## Passage to read
- - -
U.S. Route 66, established in 1926, ran some 2,400 miles from Chicago to Los Angeles and became the most famous highway in America. More than a road, it was a symbol of the freedom and mobility the automobile promised — the "Main Street of America."
In the 1930s it became a road of desperation and hope, as Dust Bowl families fleeing the ruined Great Plains drove west toward California in search of work. John Steinbeck called it "the Mother Road" in The Grapes of Wrath, fixing it in the national imagination.
After World War II, Route 66 became a road of leisure, lined with motels, diners, gas stations, and roadside attractions as Americans took to the highway for vacations. It entered popular culture through song and television, the embodiment of the open road.
- - -
## Raw data
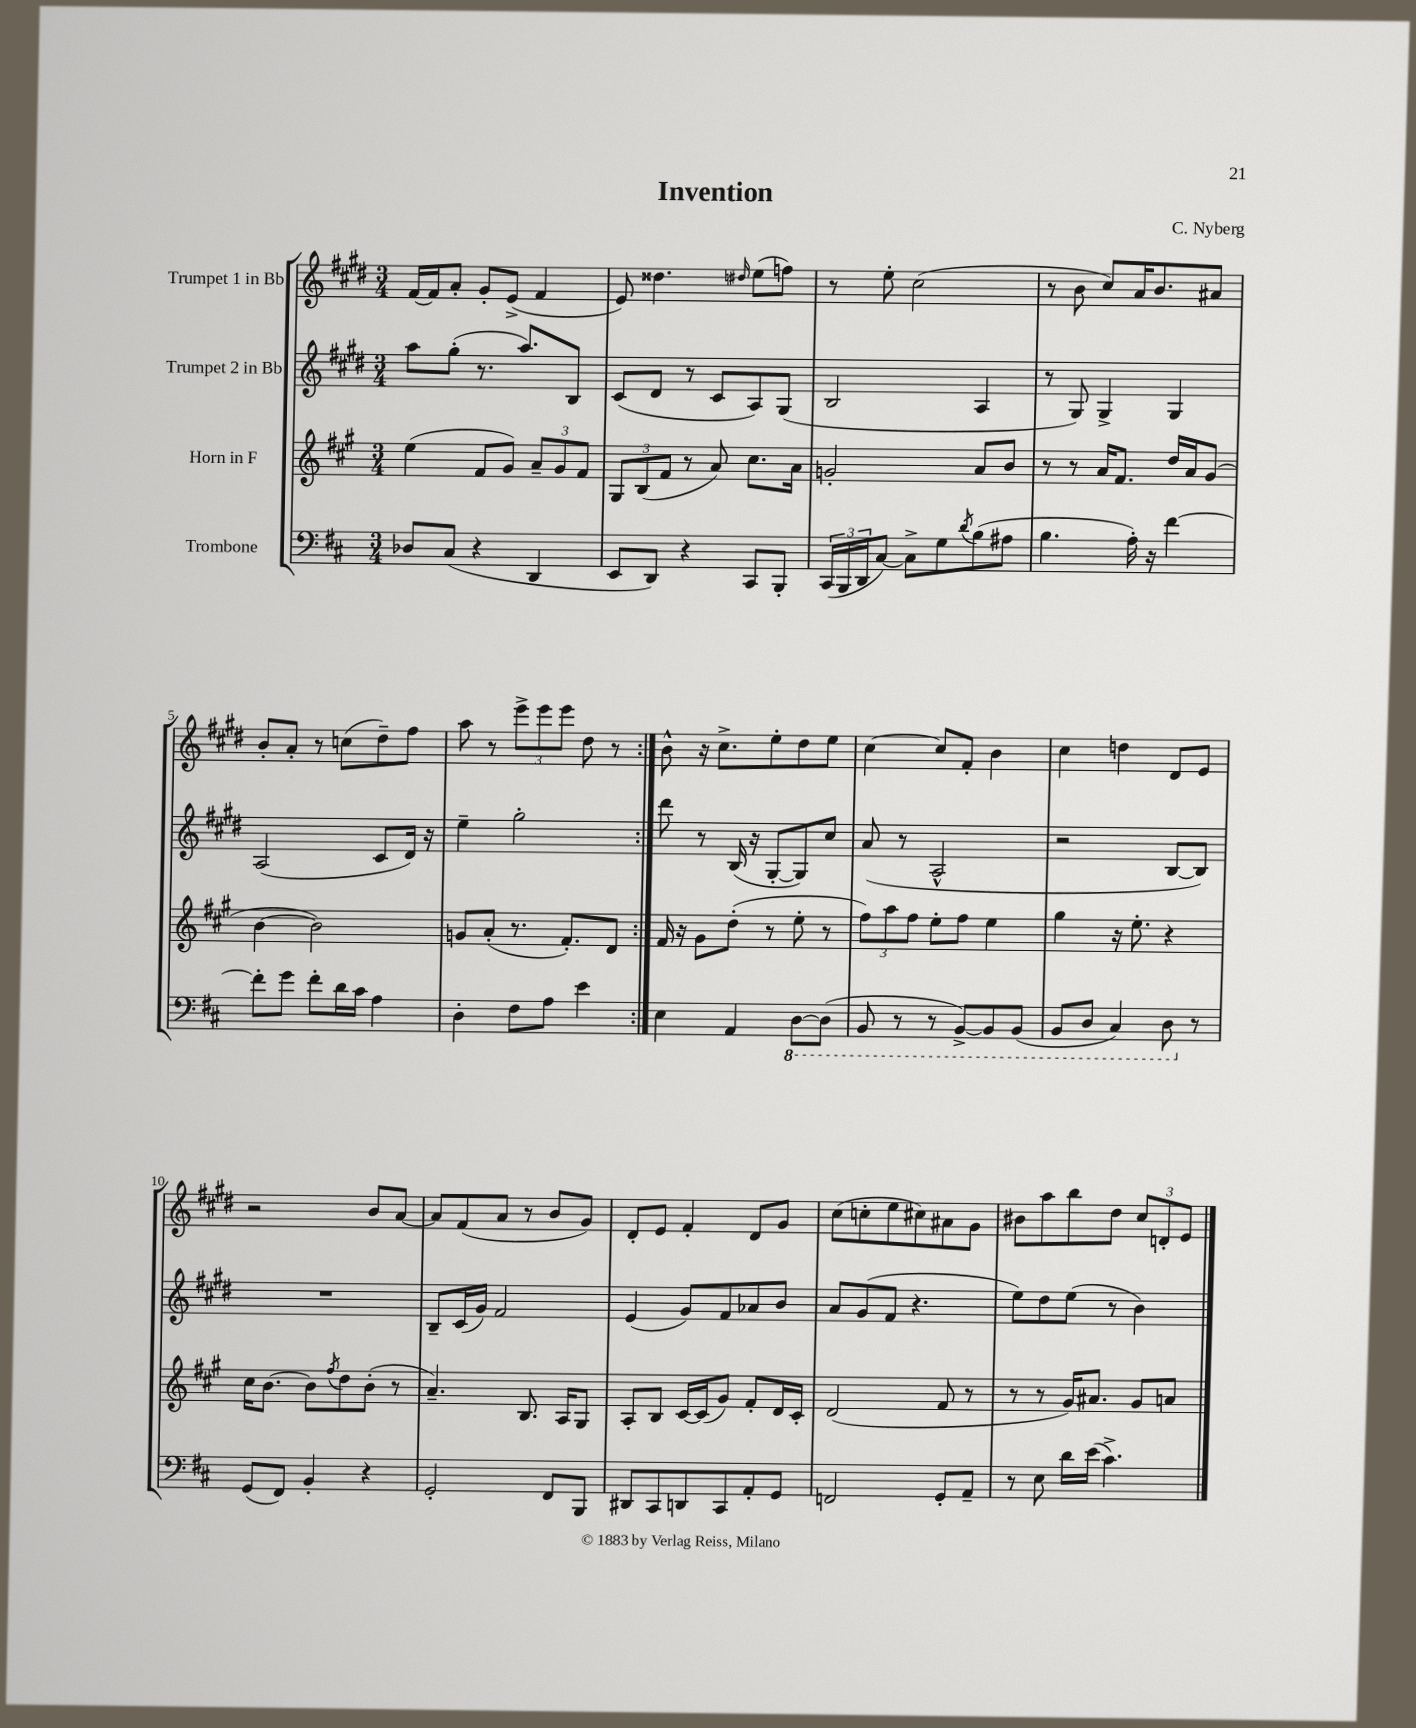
\header { title = "Invention" composer = "C. Nyberg" }
<<
\new StaffGroup <<
\new Staff = "s0" \with { instrumentName = "Trumpet 1 in Bb" } {
    \clef treble \key e \major \numericTimeSignature \time 3/4
    \repeat volta 2 { fis'16~ fis'16 a'8-. gis'8-. e'8->( fis'4 |
    e'8) disis''4. \grace { dis''16 } e''8( f''8) |
    r8 e''8-. cis''2( |
    r8 b'8 cis''8) a'16 b'8. ais'8 |
    b'8-. a'8-. r8 c''8( dis''8--) fis''8 |
    a''8 r8 \tuplet 3/2 { e'''8-> e'''8 e'''8 } dis''8 r8 | }
    b'8-^ r16 cis''8.-> e''8-. dis''8 e''8 |
    cis''4~ cis''8 fis'8-. b'4 |
    cis''4 d''4 dis'8 e'8 |
    r2 b'8 a'8~ |
    a'8 fis'8( a'8 r8 b'8 gis'8) |
    dis'8-. e'8 fis'4-. dis'8 gis'8 |
    cis''8( c''8-. e''8 cis''8) ais'8 gis'8 |
    bis'8 a''8 b''8 dis''8 \tuplet 3/2 { cis''8 d'8-. e'8 } \bar "|." |
}
\new Staff = "s1" \with { instrumentName = "Trumpet 2 in Bb" } {
    \clef treble \key e \major \numericTimeSignature \time 3/4
    \repeat volta 2 { a''8 gis''8-.( r8. a''8.) b8 |
    cis'8( dis'8 r8 cis'8 a8) gis8( |
    b2 a4 |
    r8 gis8) gis4-> gis4 |
    a2( cis'8 dis'16) r16 |
    e''4-- gis''2-. | }
    dis'''8 r8 b16( r16 gis8~-. gis8) cis''8 |
    a'8( r8 a2-^ |
    r2 b8~ b8) |
    R2. |
    b8-- cis'16( gis'16) fis'2 |
    e'4( gis'8) fis'8 aes'8 b'8 |
    a'8 gis'8( fis'8 r4. |
    e''8) dis''8 e''8( r8 b'4) \bar "|." |
}
\new Staff = "s2" \with { instrumentName = "Horn in F" } {
    \clef treble \key a \major \numericTimeSignature \time 3/4
    \repeat volta 2 { e''4( fis'8 gis'8) \tuplet 3/2 { a'8-- gis'8 fis'8 } |
    \tuplet 3/2 { gis8 b8( fis'8 } r8 a'8) cis''8. a'16 |
    g'2-. a'8 b'8 |
    r8 r8 a'16 fis'8. d''16 a'16 gis'8( |
    b'4~ b'2) |
    g'8 a'8-.( r8. fis'8.-.) d'8 | }
    fis'16 r16 gis'8 d''8-.( r8 e''8-. r8 |
    \tuplet 3/2 { fis''8) a''8 fis''8 } e''8-. fis''8 e''4 |
    gis''4 r16 e''8.-. r4 |
    cis''16 b'8.~ b'8 \acciaccatura { fis''8 } d''8 b'8-.( r8 |
    a'4.--) b8. a16 gis8 |
    a8-. b8 cis'16~ cis'16( gis'8) fis'8-. d'16 cis'16-. |
    d'2( fis'8 r8 |
    r8 r8 gis'16) ais'8. gis'8 a'8 \bar "|." |
}
\new Staff = "s3" \with { instrumentName = "Trombone" } {
    \clef bass \key d \major \numericTimeSignature \time 3/4
    \repeat volta 2 { des8 cis8( r4 d,4 |
    e,8 d,8) r4 cis,8 b,,8-. |
    \tuplet 3/2 { cis,16( b,,16 d,16 } cis8~) cis8-> g8 \acciaccatura { d'8 } b8( ais8 |
    b4. a16-.) r16 fis'4~ |
    fis'8-. g'8 fis'8-. d'16 cis'16 a4 |
    d4-. fis8 a8 e'4 | }
    e4 a,4 \ottava #-1 d,8~ d,8( |
    b,,8 r8 r8 b,,8~->) b,,8 b,,8( |
    b,,8 d,8 cis,4) d,8 \ottava #0 r8 |
    g,8( fis,8) b,4-. r4 |
    g,2-. fis,8 b,,8 |
    dis,8 cis,8 d,8 cis,8 a,8-. g,8 |
    f,2 g,8-. a,8-- |
    r8 e8 d'16 e'16( cis'4.->) \bar "|." |
}
>>
>>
- - -
## Exercise description
Retype the Route 66 passage above word for word, starting with "In the 1930s" and going on through "the open road.".

## Solution
In the 1930s it became a road of desperation and hope, as Dust Bowl families fleeing the ruined Great Plains drove west toward California in search of work. John Steinbeck called it "the Mother Road" in The Grapes of Wrath, fixing it in the national imagination.
After World War II, Route 66 became a road of leisure, lined with motels, diners, gas stations, and roadside attractions as Americans took to the highway for vacations. It entered popular culture through song and television, the embodiment of the open road.